*Work to do:*
Reproduce the entries below word for word, starting with the first line and ending with the line that contains "subtitle 9. Pull", including that line.

*Exercise materials:*
▼

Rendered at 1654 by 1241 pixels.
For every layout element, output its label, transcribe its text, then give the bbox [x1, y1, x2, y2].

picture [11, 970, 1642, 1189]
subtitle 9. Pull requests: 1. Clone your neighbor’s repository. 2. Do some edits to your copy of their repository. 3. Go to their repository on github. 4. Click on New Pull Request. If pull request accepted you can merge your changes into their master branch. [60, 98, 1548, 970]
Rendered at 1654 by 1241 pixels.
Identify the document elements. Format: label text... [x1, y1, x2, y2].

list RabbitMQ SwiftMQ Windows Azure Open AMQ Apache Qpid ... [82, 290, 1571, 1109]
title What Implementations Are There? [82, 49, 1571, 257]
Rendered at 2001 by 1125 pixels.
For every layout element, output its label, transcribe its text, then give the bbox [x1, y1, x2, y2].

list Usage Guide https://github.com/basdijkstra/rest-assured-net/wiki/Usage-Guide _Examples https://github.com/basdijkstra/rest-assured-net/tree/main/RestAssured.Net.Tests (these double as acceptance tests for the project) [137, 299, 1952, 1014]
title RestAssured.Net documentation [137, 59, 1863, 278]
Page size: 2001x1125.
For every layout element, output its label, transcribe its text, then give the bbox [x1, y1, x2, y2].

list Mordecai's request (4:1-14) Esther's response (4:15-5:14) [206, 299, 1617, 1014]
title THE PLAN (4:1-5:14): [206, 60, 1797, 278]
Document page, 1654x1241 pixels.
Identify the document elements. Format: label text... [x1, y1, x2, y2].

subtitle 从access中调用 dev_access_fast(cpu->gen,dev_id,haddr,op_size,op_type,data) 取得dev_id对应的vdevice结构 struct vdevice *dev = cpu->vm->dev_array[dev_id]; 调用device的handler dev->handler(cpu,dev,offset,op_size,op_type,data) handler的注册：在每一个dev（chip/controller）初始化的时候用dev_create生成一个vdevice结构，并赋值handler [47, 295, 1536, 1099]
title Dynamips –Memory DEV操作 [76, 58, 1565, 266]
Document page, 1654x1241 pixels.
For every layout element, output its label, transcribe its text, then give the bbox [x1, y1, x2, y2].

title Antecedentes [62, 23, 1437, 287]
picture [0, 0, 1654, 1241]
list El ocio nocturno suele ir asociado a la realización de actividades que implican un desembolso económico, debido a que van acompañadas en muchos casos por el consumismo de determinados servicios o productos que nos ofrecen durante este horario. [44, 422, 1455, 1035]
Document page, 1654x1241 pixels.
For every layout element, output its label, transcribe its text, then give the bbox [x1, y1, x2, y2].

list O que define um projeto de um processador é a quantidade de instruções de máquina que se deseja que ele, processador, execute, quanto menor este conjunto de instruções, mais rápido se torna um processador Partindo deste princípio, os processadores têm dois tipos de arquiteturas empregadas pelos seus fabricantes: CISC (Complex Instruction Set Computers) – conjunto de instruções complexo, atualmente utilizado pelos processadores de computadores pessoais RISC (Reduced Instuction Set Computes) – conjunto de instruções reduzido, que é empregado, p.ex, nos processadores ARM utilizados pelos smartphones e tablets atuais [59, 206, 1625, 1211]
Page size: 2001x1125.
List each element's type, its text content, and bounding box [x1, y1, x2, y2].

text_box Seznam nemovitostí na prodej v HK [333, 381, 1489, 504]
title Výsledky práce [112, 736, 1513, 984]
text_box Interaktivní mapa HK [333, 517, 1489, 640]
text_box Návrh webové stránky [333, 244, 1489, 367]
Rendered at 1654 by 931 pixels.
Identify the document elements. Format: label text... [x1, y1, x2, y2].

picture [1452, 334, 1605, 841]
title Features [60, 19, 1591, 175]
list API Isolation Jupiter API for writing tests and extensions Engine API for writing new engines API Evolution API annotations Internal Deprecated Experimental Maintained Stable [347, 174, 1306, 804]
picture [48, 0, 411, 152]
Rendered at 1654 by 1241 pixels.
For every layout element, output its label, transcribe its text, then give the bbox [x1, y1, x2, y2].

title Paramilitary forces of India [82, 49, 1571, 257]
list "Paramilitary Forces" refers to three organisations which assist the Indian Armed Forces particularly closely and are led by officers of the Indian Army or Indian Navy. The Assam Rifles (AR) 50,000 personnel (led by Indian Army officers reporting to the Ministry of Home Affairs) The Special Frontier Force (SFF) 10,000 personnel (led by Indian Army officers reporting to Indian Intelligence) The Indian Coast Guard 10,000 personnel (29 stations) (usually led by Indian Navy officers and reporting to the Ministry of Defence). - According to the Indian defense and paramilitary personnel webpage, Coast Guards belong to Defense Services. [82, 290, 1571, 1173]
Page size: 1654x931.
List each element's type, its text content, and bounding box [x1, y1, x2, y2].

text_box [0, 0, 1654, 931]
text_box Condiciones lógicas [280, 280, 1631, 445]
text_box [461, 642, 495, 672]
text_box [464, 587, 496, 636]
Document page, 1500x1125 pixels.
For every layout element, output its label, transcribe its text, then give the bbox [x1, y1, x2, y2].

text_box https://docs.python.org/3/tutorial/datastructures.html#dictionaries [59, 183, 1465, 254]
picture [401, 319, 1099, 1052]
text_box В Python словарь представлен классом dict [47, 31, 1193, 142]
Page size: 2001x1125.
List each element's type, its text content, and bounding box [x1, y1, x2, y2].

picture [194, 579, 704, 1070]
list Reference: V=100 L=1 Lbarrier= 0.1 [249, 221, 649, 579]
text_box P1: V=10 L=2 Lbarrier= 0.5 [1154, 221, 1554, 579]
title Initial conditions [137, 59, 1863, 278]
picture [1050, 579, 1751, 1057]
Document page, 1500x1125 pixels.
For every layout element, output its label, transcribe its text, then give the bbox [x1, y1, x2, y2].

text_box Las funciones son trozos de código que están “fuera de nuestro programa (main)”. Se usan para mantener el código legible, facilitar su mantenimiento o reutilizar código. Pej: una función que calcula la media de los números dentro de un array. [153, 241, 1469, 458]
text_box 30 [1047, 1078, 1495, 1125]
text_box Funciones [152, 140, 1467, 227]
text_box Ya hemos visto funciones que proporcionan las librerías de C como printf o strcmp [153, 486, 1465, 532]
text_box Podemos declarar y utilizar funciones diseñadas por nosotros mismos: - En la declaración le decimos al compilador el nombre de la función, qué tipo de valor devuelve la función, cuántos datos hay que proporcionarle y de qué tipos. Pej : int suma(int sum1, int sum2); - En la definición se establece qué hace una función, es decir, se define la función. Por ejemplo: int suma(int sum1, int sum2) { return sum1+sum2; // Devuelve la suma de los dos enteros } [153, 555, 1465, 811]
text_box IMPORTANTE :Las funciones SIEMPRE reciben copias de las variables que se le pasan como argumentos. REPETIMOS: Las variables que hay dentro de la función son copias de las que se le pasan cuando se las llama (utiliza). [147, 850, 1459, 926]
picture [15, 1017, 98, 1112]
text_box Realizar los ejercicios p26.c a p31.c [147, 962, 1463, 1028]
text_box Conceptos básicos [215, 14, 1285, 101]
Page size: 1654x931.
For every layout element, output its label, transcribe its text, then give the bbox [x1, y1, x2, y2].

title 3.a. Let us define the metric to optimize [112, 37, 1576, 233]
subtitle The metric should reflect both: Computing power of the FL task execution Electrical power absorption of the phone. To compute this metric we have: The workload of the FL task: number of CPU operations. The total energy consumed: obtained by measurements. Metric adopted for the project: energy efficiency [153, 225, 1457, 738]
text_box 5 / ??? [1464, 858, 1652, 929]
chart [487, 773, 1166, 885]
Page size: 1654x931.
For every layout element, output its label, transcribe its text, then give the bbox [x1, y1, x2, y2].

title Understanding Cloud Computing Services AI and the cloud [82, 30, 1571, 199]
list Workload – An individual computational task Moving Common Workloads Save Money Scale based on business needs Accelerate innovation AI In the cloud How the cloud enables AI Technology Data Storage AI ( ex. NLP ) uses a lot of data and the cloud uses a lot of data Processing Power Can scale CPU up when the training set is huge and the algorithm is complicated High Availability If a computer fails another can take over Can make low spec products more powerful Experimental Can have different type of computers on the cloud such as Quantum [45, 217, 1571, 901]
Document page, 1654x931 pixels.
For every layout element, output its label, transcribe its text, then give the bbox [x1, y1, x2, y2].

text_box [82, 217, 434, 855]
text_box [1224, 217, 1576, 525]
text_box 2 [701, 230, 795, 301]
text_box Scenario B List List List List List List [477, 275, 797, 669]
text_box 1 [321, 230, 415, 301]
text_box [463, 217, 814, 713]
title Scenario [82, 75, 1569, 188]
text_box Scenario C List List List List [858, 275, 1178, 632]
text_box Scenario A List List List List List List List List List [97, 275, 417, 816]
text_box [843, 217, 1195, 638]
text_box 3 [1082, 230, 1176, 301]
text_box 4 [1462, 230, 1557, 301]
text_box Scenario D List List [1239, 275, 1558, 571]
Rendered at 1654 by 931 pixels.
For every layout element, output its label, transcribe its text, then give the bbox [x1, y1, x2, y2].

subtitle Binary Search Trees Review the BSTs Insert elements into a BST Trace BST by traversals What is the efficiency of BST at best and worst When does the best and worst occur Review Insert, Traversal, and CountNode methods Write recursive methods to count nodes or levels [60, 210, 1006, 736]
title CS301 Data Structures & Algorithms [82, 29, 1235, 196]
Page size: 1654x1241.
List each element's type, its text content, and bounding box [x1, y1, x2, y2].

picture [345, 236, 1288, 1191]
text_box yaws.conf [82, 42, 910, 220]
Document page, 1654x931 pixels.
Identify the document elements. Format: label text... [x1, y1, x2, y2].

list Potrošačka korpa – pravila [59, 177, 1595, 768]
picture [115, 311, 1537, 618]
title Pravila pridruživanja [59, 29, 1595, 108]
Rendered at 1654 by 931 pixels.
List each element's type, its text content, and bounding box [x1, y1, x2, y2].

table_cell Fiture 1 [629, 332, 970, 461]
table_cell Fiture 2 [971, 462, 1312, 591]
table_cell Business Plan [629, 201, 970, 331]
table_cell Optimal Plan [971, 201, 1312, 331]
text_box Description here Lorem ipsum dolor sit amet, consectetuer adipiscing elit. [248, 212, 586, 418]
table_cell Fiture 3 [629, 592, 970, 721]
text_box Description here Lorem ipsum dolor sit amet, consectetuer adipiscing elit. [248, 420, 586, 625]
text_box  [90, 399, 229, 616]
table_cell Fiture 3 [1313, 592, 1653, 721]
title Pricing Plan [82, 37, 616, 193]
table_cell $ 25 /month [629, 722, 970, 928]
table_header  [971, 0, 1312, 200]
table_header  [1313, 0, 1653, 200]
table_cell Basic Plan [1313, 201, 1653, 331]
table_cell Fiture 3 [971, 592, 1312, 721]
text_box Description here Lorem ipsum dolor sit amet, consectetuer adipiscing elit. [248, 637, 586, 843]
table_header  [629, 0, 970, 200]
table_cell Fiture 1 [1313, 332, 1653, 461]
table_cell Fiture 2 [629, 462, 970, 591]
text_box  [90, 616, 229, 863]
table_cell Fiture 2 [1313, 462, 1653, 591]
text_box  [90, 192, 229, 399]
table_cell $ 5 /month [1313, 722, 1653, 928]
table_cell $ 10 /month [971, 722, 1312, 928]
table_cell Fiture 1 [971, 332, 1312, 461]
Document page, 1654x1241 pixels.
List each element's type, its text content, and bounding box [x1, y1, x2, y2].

▲

*The response:*
Rendered at 1654 by 1241 pixels.
For every layout element, output its label, transcribe its text, then give the bbox [x1, y1, x2, y2].

picture [11, 970, 1642, 1189]
subtitle 9. Pull requests: 1. Clone your neighbor’s repository. 2. Do some edits to your copy of their repository. 3. Go to their repository on github. 4. Click on New Pull Request. If pull request accepted you can merge your changes into their master branch. [60, 98, 1548, 970]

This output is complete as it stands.